After dinner I sewed a little more. It is good that the sewing today was on and off as that gave me a little time to settle my thinking. When I was still working ( hard to believe it was 16 years ago) I worked with someone who said "the enemy of good is perfect". I should remember that. I guess I do remember it but not when I am trying over and over to make something perfect. I was working on and off today on my black and white challenge piece. I am down to the last long seam; I started the day with 3 seams to sew and', as I often do when I am almost finished,I got compulsive about making my points perfect. I guess in the back of my mind there is the thought that I don't want to slack off and become sloppy about my workmanship just because I want to finish.

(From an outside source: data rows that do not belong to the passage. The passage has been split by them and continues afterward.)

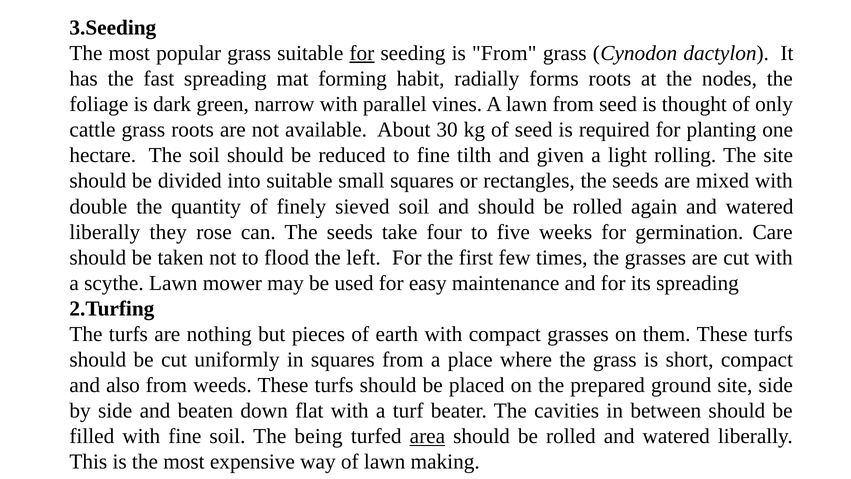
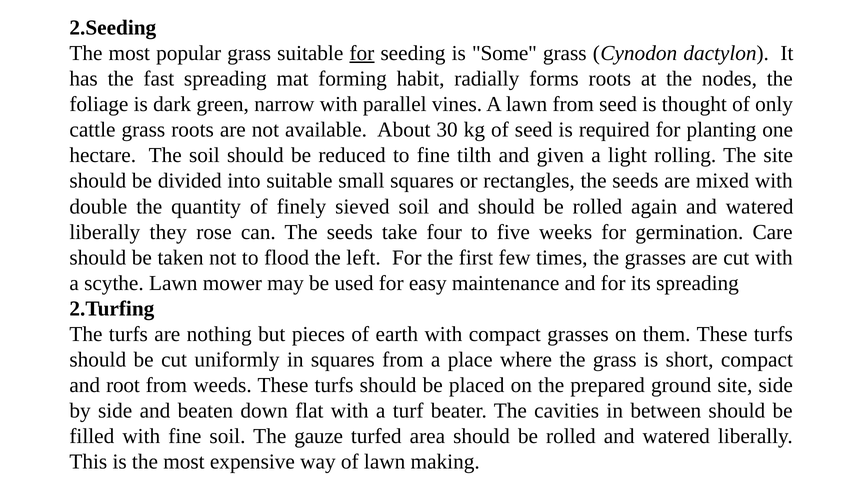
3.Seeding: 3.Seeding -> 2.Seeding
is From: From -> Some
also: also -> root
being: being -> gauze
area underline: present -> none
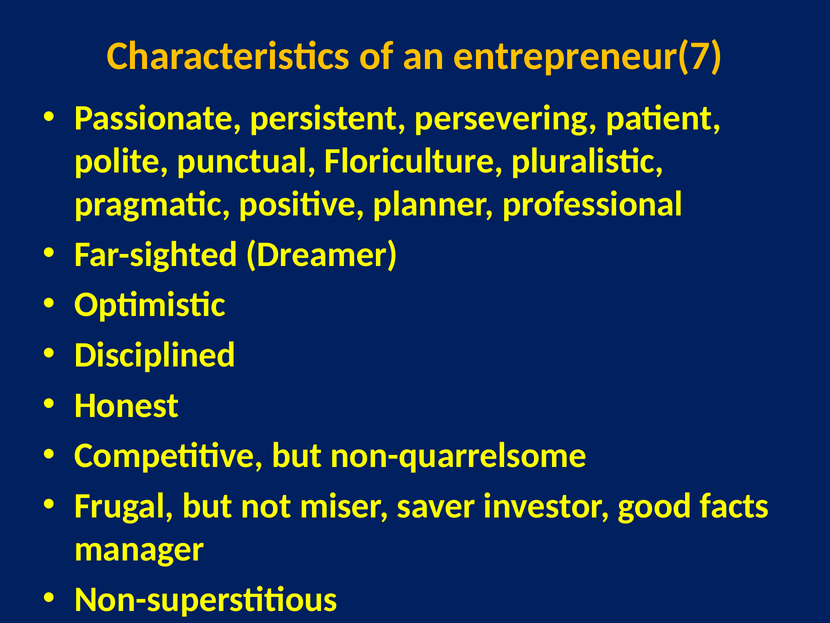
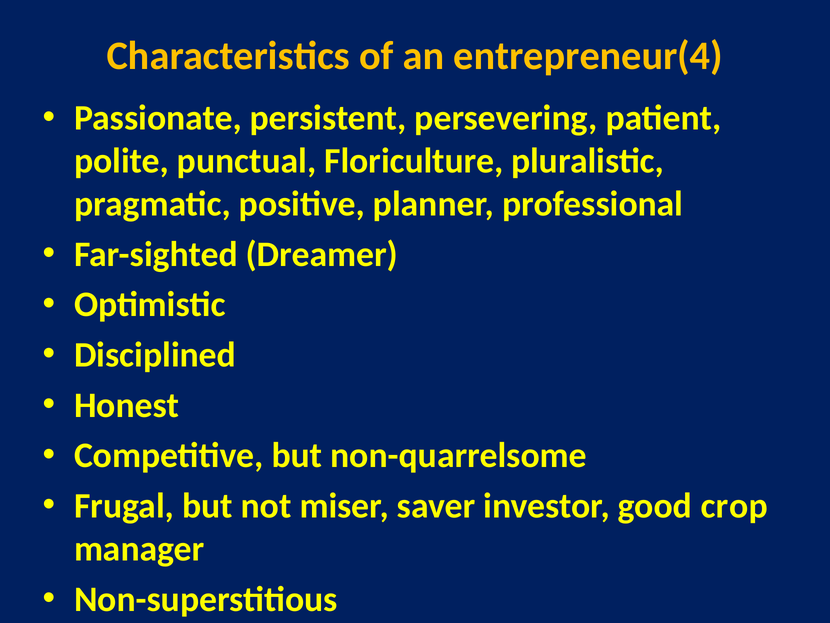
entrepreneur(7: entrepreneur(7 -> entrepreneur(4
facts: facts -> crop
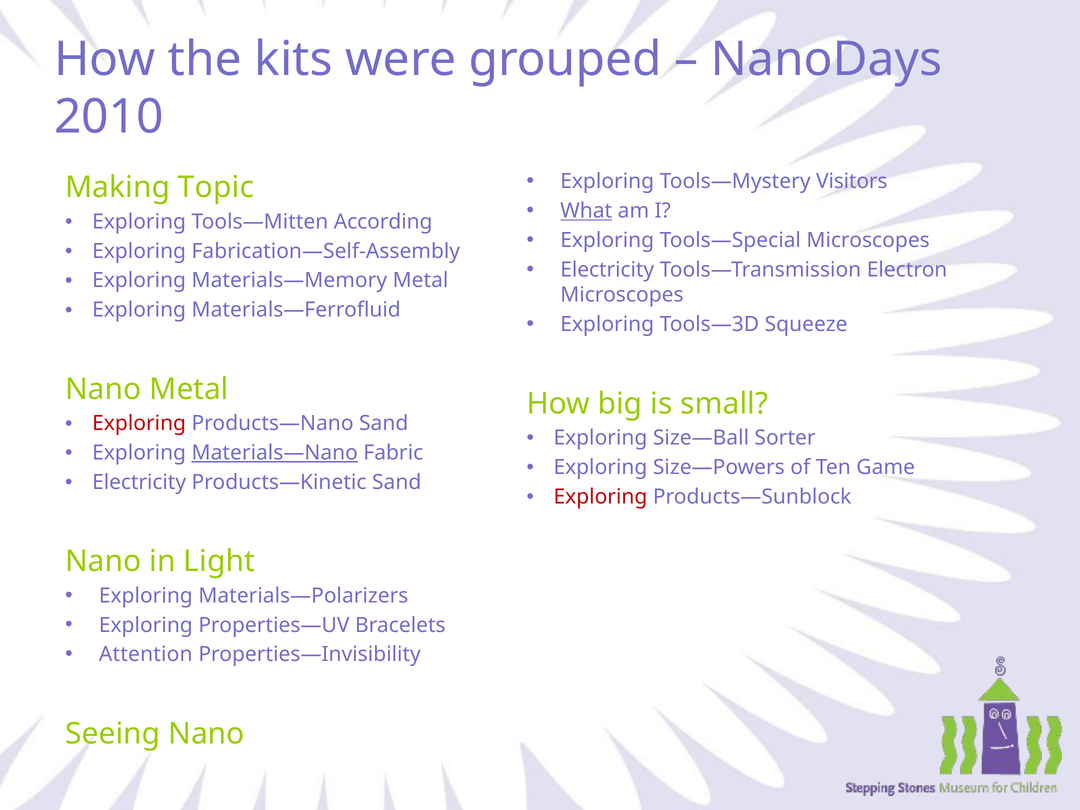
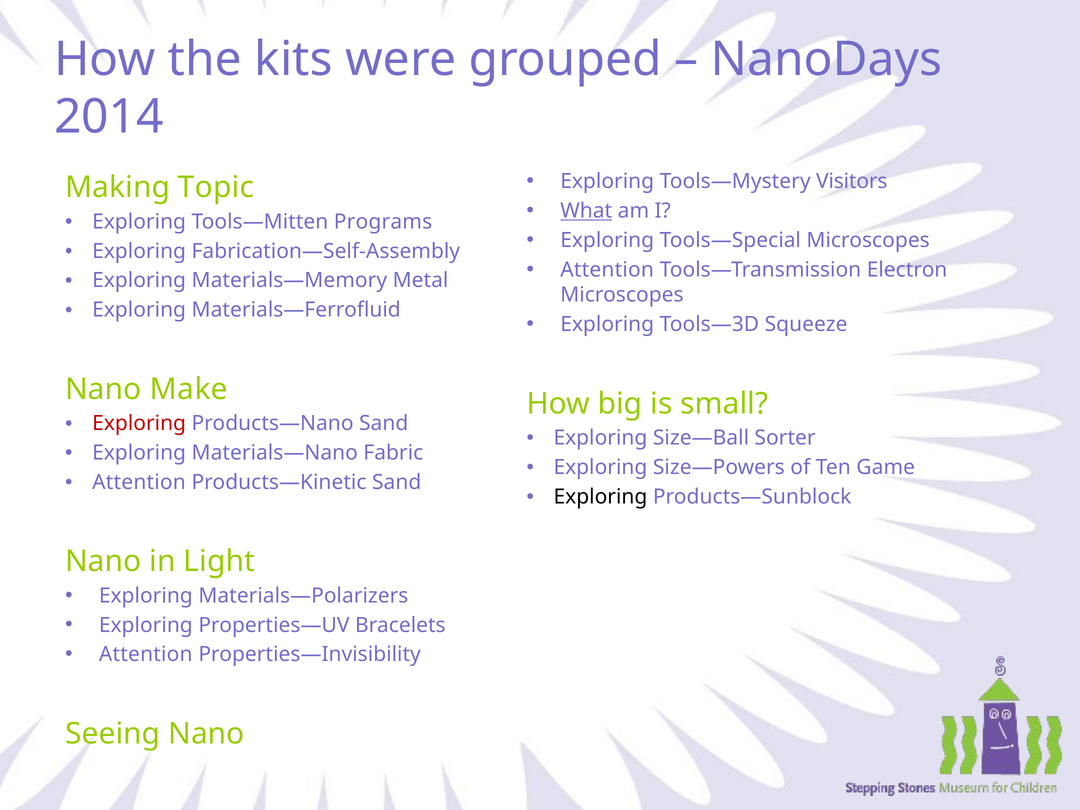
2010: 2010 -> 2014
According: According -> Programs
Electricity at (607, 270): Electricity -> Attention
Nano Metal: Metal -> Make
Materials—Nano underline: present -> none
Electricity at (139, 482): Electricity -> Attention
Exploring at (600, 497) colour: red -> black
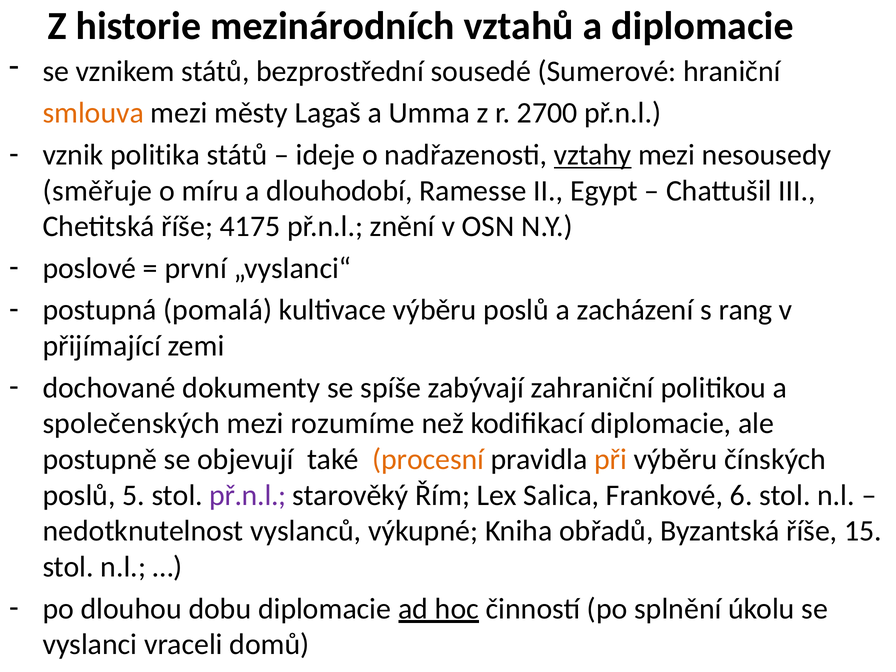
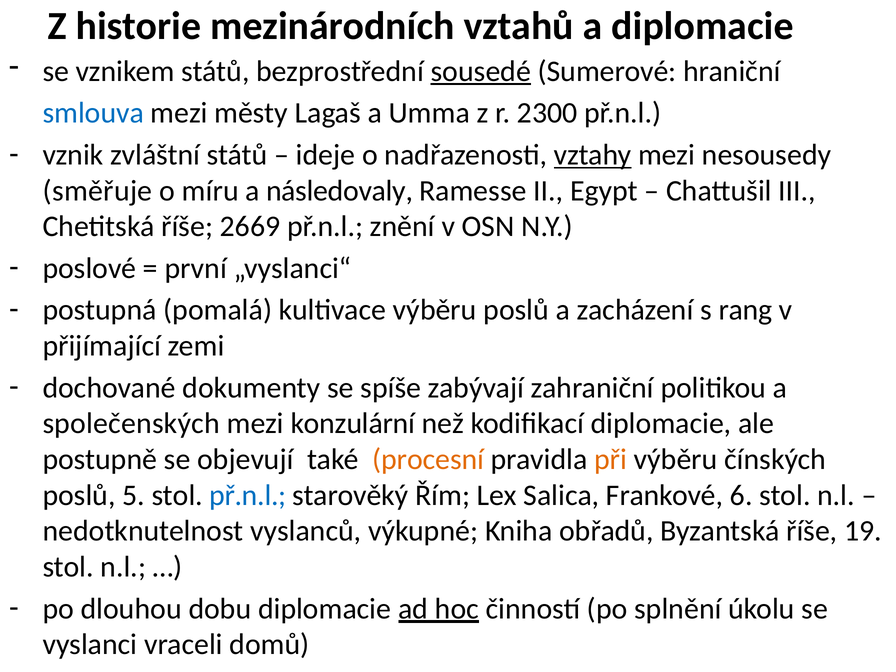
sousedé underline: none -> present
smlouva colour: orange -> blue
2700: 2700 -> 2300
politika: politika -> zvláštní
dlouhodobí: dlouhodobí -> následovaly
4175: 4175 -> 2669
rozumíme: rozumíme -> konzulární
př.n.l at (248, 495) colour: purple -> blue
15: 15 -> 19
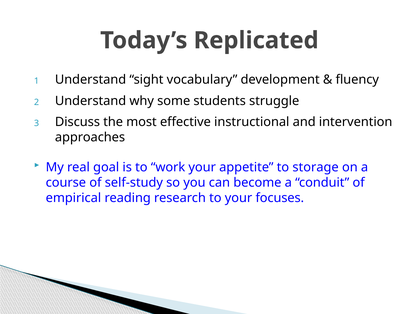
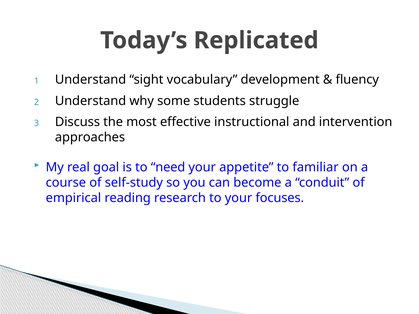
work: work -> need
storage: storage -> familiar
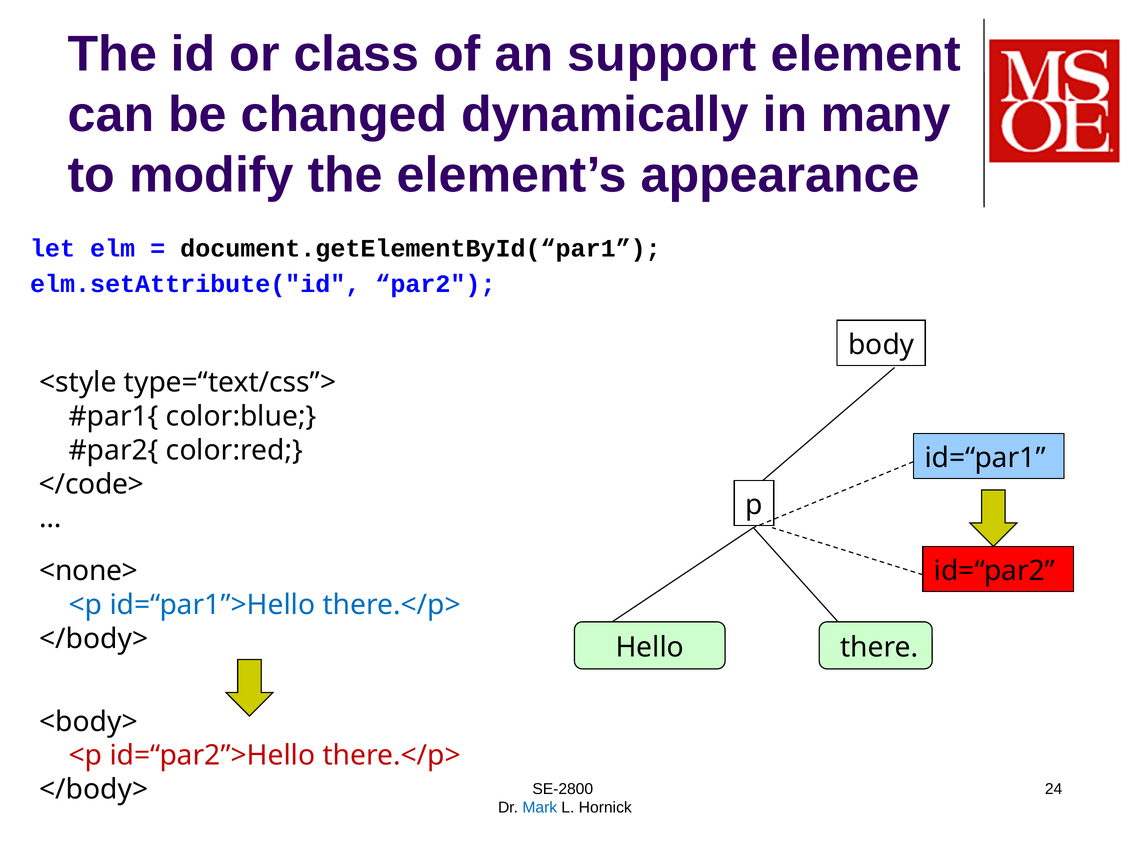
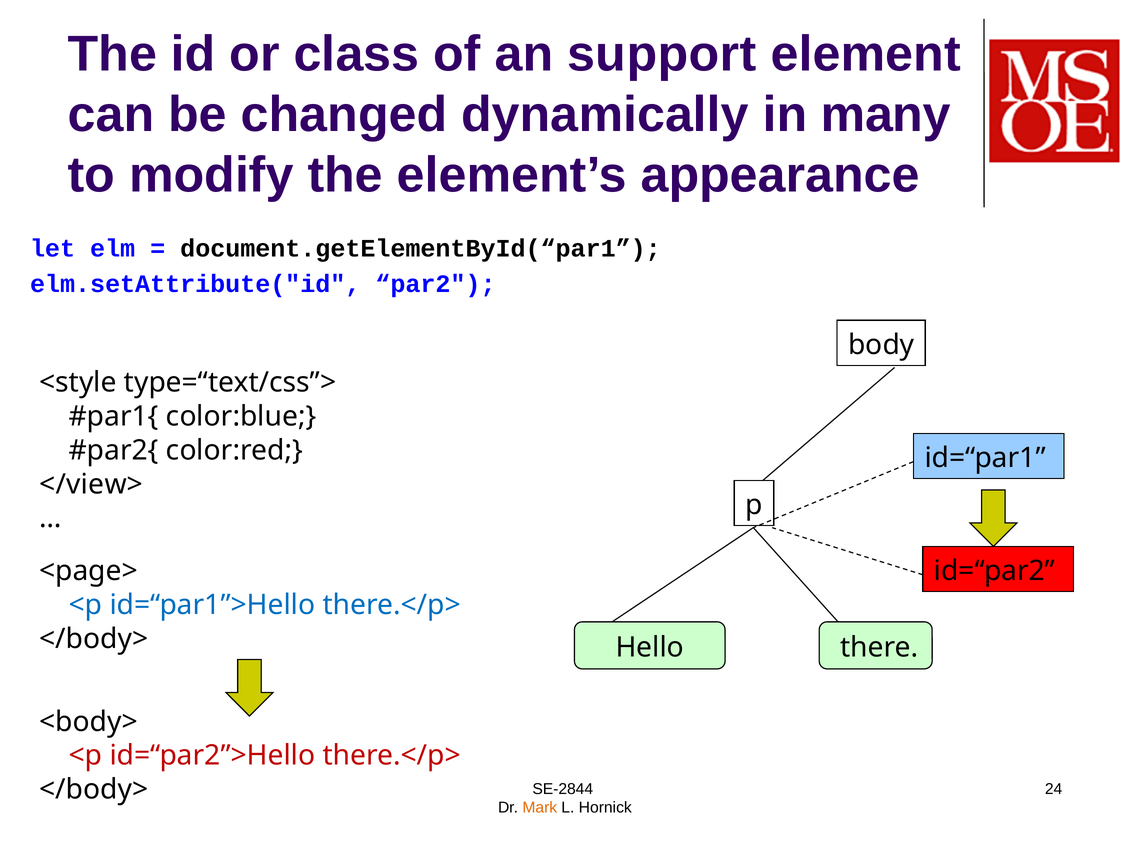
</code>: </code> -> </view>
<none>: <none> -> <page>
SE-2800: SE-2800 -> SE-2844
Mark colour: blue -> orange
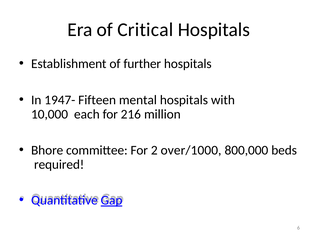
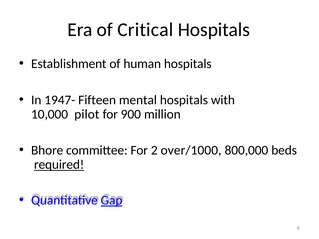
further: further -> human
each: each -> pilot
216: 216 -> 900
required underline: none -> present
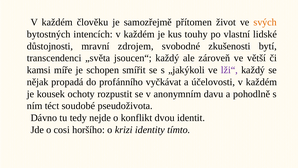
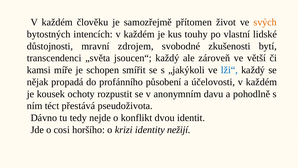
lži“ colour: purple -> blue
vyčkávat: vyčkávat -> působení
soudobé: soudobé -> přestává
tímto: tímto -> nežijí
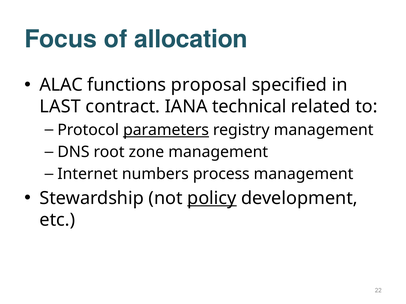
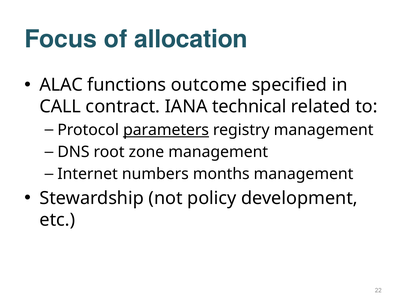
proposal: proposal -> outcome
LAST: LAST -> CALL
process: process -> months
policy underline: present -> none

I will not tell you how many times (double digits)I reworked the points at the top and lower right in the photo on the left.I started fussing about a difference of one or two thread widths that were not quite perfect. Every time I took out the stitches it looked worse. I finally settled for what I probably had to begin with and used my black Pigma pen to fix it. It was probably better before I did that too but none of it is going to show at all once this is quilted.
These next two photos are of a section I did a couple of weeks ago. I was in a more sensible frame of mind and while I could see that the points did not come together perfectly, they were good and did not matter in the overall picture as, you can see in the second shot below that is not such a close up shot.
Tomorrow (I guess that is really today but until I go to bed and sleep and then get up it is still Thursday and not yet tomorrow) I will sew the last seam and then I will put this to rest for a while. It will probably stay up on my wall so I can look at it and agonize about the quilting.